Retype each line of text from the rows below word for word, with the same line breaks. Leave the pictures out of your answer.

Saved data entries:
=======

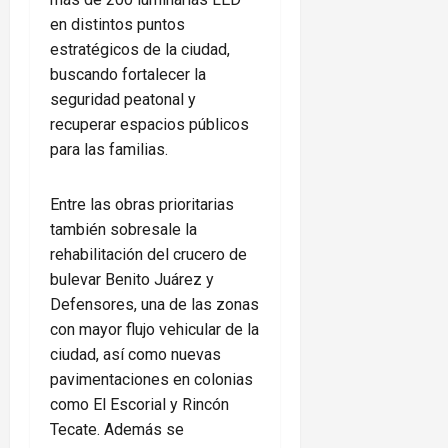
en distintos puntos
estratégicos de la ciudad,
buscando fortalecer la
seguridad peatonal y
recuperar espacios públicos
para las familias.
Entre las obras prioritarias
también sobresale la
rehabilitación del crucero de
bulevar Benito Juárez y
Defensores, una de las zonas
con mayor flujo vehicular de la
ciudad, así como nuevas
pavimentaciones en colonias
como El Escorial y Rincón
Tecate. Además se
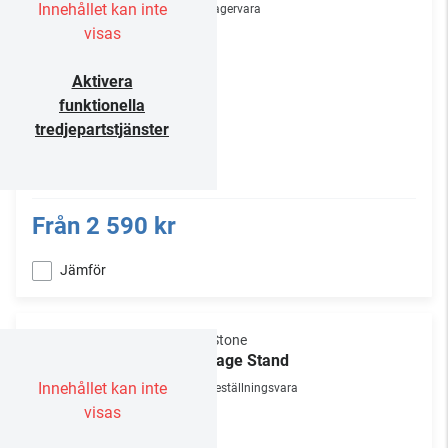
Innehållet kan inte
Lagervara
visas
Aktivera
funktionella
tredjepartstjänster
Från
2 590 kr
Jämför
NorStone
Vintage Stand
Innehållet kan inte
Beställningsvara
visas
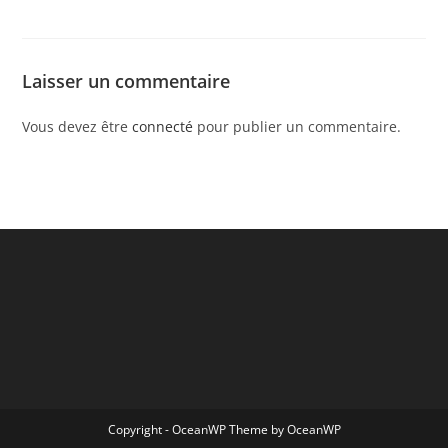
Laisser un commentaire
Vous devez être
connecté
pour publier un commentaire.
Copyright - OceanWP Theme by OceanWP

=======

◆ EXERCISE RESPONSE ◆
en distintos puntos
estratégicos de la ciudad,
buscando fortalecer la
seguridad peatonal y
recuperar espacios públicos
para las familias.
Entre las obras prioritarias
también sobresale la
rehabilitación del crucero de
bulevar Benito Juárez y
Defensores, una de las zonas
con mayor flujo vehicular de la
ciudad, así como nuevas
pavimentaciones en colonias
como El Escorial y Rincón
Tecate. Además se
Innehållet kan inte
Lagervara
visas
Aktivera
funktionella
tredjepartstjänster
Från
2 590 kr
Jämför
NorStone
Vintage Stand
Innehållet kan inte
Beställningsvara
visas
Laisser un commentaire
Vous devez être
connecté
pour publier un commentaire.
Copyright - OceanWP Theme by OceanWP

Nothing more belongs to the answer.